Les sourcils et les mâchoires de Baptiste se strient.
- Tu oses me répondre en plus ? Je vais t’expliquer ce que c’est le respect. Ça fait un an que je suis là et je suis le fils du maire alors évite de la ramener ! lui assène-t-il en enfonçant son index provocateur sur la poitrine d'Elïo. Tu fais monsieur je sais tout, tu prétends tout savoir et tu t’exposes devant la classe comme un pauvre politicien. Tu crois que c'est comme ça que tu vas te faire des amis ? Même sur les réseaux sociaux, tout le monde se moque de toi alors que tu ne publies rien. En plus tu es haut comme trois pommes.
Les trois acolytes se gaussent de leur camarade plus petit.
C’est vrai. Elïo n’est pas grand, il dispose d’une année de moins que ses partenaires de classe et il n’est actif sur aucun réseau de communication internet. Ses parents, s’ils lui ont fait des recommandations, ne le lui ont pourtant pas interdit. Ça ne l'intéresse guère, tout bonnement. Pour converser avec certaines connaissances, pourquoi pas ? Mais pour s’exposer aux yeux du monde, railler ses homologues singuliers ou s'assommer de contenus factices, jamais. Profiter des instants présents, jardiner, lire, s’amuser et échanger en face à face, sont autant de loisirs davantage appréciables que se ramollir les neurones à faire défiler sans fin des vidéos ou des images dépourvues d’intérêt.
- Je sais qui tu es et que tu as redoublé. Je te respecte autant que n'importe quel autre élève, mais ton attitude va à l’encontre de ce que tu prônais tout à l’heure. Si je t’ai offensé, je m’en excuse, ce n'était pas mon intention. Laisse-moi passer s’il te plait.
Les amies de Baptiste s’agitent derrière lui en imposant vivement à Elïo de se taire. Le fils du maire appuie son bras contre le mur pour bloquer un peu plus le passage de sa proie.
- Même ton cerveau est rouillé. Je veux que t'arrêtes de faire ton intéressant…
- Laisse le tranquille Baptiste, intervient une voix grave.
Un autre élève s’invite dans l’altercation pour se tenir aux côtés d’Elïo. Il fait la même taille que Baptiste.
- Tiens, c’est Jean. Qu’est-ce que tu veux ? Pourquoi tu le défends celui-là ?

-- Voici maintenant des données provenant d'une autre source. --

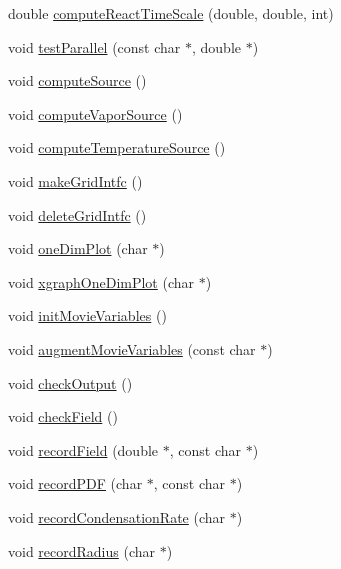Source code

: \begin{DoxyCompactItemize}
\item 
double \hyperlink{class_v_c_a_r_t_e_s_i_a_n_ab36f8a386f97510ebaf0b265d19ab717}{compute\+React\+Time\+Scale} (double, double, int)
\item 
void \hyperlink{class_v_c_a_r_t_e_s_i_a_n_a38fb48fa7f2678244fa329614696035f}{test\+Parallel} (const char $\ast$, double $\ast$)
\item 
void \hyperlink{class_v_c_a_r_t_e_s_i_a_n_a2b7bcac50f260d227022fba537918796}{compute\+Source} ()
\item 
void \hyperlink{class_v_c_a_r_t_e_s_i_a_n_a0270ac08dec314f15b576de538fd5fb0}{compute\+Vapor\+Source} ()
\item 
void \hyperlink{class_v_c_a_r_t_e_s_i_a_n_a990822d5f8b3b9545498a48bf16e0d9a}{compute\+Temperature\+Source} ()
\item 
void \hyperlink{class_v_c_a_r_t_e_s_i_a_n_a65d75de4b4e0f7d99fc36dcef0468485}{make\+Grid\+Intfc} ()
\item 
void \hyperlink{class_v_c_a_r_t_e_s_i_a_n_ad424576a86fa94d5402baa48eb595876}{delete\+Grid\+Intfc} ()
\item 
void \hyperlink{class_v_c_a_r_t_e_s_i_a_n_ac6eaa33fdba82c49f20e2b8112291988}{one\+Dim\+Plot} (char $\ast$)
\item 
void \hyperlink{class_v_c_a_r_t_e_s_i_a_n_ab1cb8ee5dd6af59d8f085bc52f0fe9c5}{xgraph\+One\+Dim\+Plot} (char $\ast$)
\item 
void \hyperlink{class_v_c_a_r_t_e_s_i_a_n_a9e8400e77c8d84ea2e44f9ad680e9325}{init\+Movie\+Variables} ()
\item 
void \hyperlink{class_v_c_a_r_t_e_s_i_a_n_a175d0e3946301624d5a4729a9328f121}{augment\+Movie\+Variables} (const char $\ast$)
\item 
void \hyperlink{class_v_c_a_r_t_e_s_i_a_n_a8056a0f18a7ee7d286ffc0822dc7f7ba}{check\+Output} ()
\item 
void \hyperlink{class_v_c_a_r_t_e_s_i_a_n_ad6f6dfe8c8ed9b1d62f891e712103576}{check\+Field} ()
\item 
void \hyperlink{class_v_c_a_r_t_e_s_i_a_n_a238f5e802f1596791b716afd76ed73b4}{record\+Field} (double $\ast$, const char $\ast$)
\item 
void \hyperlink{class_v_c_a_r_t_e_s_i_a_n_a44acbb9b0ba8e6754b4558e21b3e46b6}{record\+P\+DF} (char $\ast$, const char $\ast$)
\item 
void \hyperlink{class_v_c_a_r_t_e_s_i_a_n_a767e2c84c9d0aaefe574b2d75ba41f62}{record\+Condensation\+Rate} (char $\ast$)
\item 
void \hyperlink{class_v_c_a_r_t_e_s_i_a_n_aa9f1f2780acb99f06d77c57ba1dfdc0a}{record\+Radius} (char $\ast$)

\end{DoxyCompactItemize}
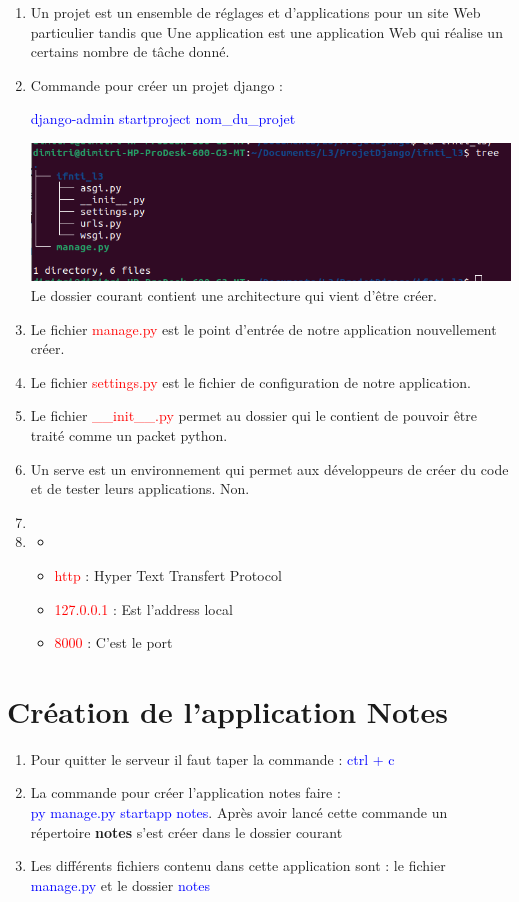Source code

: \documentclass[10pt,a4paper]{article}
\begin{document}
\begin{enumerate}
\item Un projet est un ensemble de réglages et d’applications pour un site Web particulier tandis que Une application est une application Web qui réalise un certains nombre de tâche donné. 
\item Commande pour créer un projet django :\\ \begin{center}
\textcolor{blue}{django-admin startproject nom\_du\_projet}
\end{center}

\includegraphics[scale=0.4]{6.png}\\
Le dossier courant contient une architecture qui vient d'être créer.

\item Le fichier \textcolor{red}{manage.py} est le point d'entrée de notre application nouvellement créer.
\item Le fichier \textcolor{red}{settings.py} est le fichier de configuration de notre application.
\item Le fichier \textcolor{red}{\_\_init\_\_.py} permet au dossier qui le contient de pouvoir être traité comme un packet python.
\item Un serve est un environnement qui permet aux développeurs de créer du code et de tester leurs applications. Non.
\item 
\item 
\begin{itemize}
\item[]
\item \textcolor{red}{http} : Hyper Text Transfert Protocol
\item \textcolor{red}{127.0.0.1} : Est l'address local
\item \textcolor{red}{8000} : C'est le port
\end{itemize}
\end{enumerate}

\section{Création de l'application Notes}
\begin{enumerate}
\item Pour quitter le serveur il faut taper la commande : \textcolor{blue}{ctrl + c}
\item La commande pour créer l'application notes faire :\\ \textcolor{blue}{py manage.py startapp notes}. Après avoir lancé cette commande un répertoire \textbf{notes} s'est créer dans le dossier courant
\item Les différents fichiers contenu dans cette application sont : le fichier \textcolor{blue}{manage.py} et le dossier \textcolor{blue}{notes}
\end{enumerate}
\end{document}
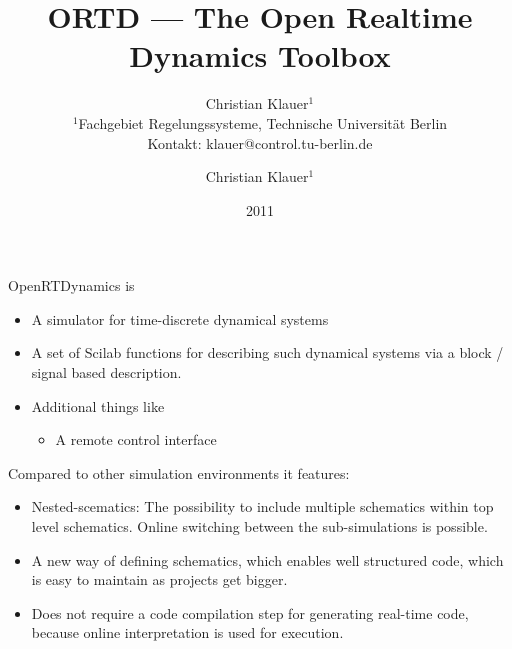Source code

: \documentclass[serif,9pt,xcolor=dvipsnames]{beamer}
\title[]{ORTD --- The Open Realtime Dynamics Toolbox}
\subtitle{} %
\date{2011}
\author{Christian Klauer$^{1}$\\
{\tiny $^{1}$Fachgebiet Regelungssysteme, Technische Universität Berlin\\
Kontakt: klauer@control.tu-berlin.de}
}
\begin{document}

\author{Christian Klauer$^{1}$}



\begin{frame}
  \maketitle
\end{frame}


\begin{frame}

OpenRTDynamics is

 \begin{itemize}
  \item A simulator for time-discrete dynamical systems
  \item A set of Scilab functions for describing such dynamical systems via a block / signal based description.
  \item Additional things like
  \begin{itemize}
    \item A remote control interface
   \end{itemize}
 \end{itemize}

Compared to other simulation environments it features:
\begin{itemize}
 \item Nested-scematics: The possibility to include multiple schematics within top level schematics. Online switching between the sub-simulations is possible.
 \item A new way of defining schematics, which enables well structured code, which is easy to maintain as projects get bigger.
\item Does not require a code compilation step for generating real-time code, because online interpretation is used for execution.
\end{itemize}


\end{frame}
\end{document}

- Et toi, pourquoi embêtes-tu Elïo ?
Le délégué retire son bras. Les trois offenseurs se regardent et jaugent la situation. Tout comme Baptiste, Jean fait du rugby dans le même club.
- Je fais c’que je veux.
Les deux partenaires sportifs se toisent.
- Aller, venez les gars, on va grailler. Maintenant que j’ai été élu, on n’a pas de temps à perdre avec des moins que rien.
Les oppresseurs s'éloignent, tandis qu’Elïo reste impassible et suit leur retraite.
- Merci, Jean.
- De rien. Je n’aime pas qu’on s’en prenne à plus faible que soi.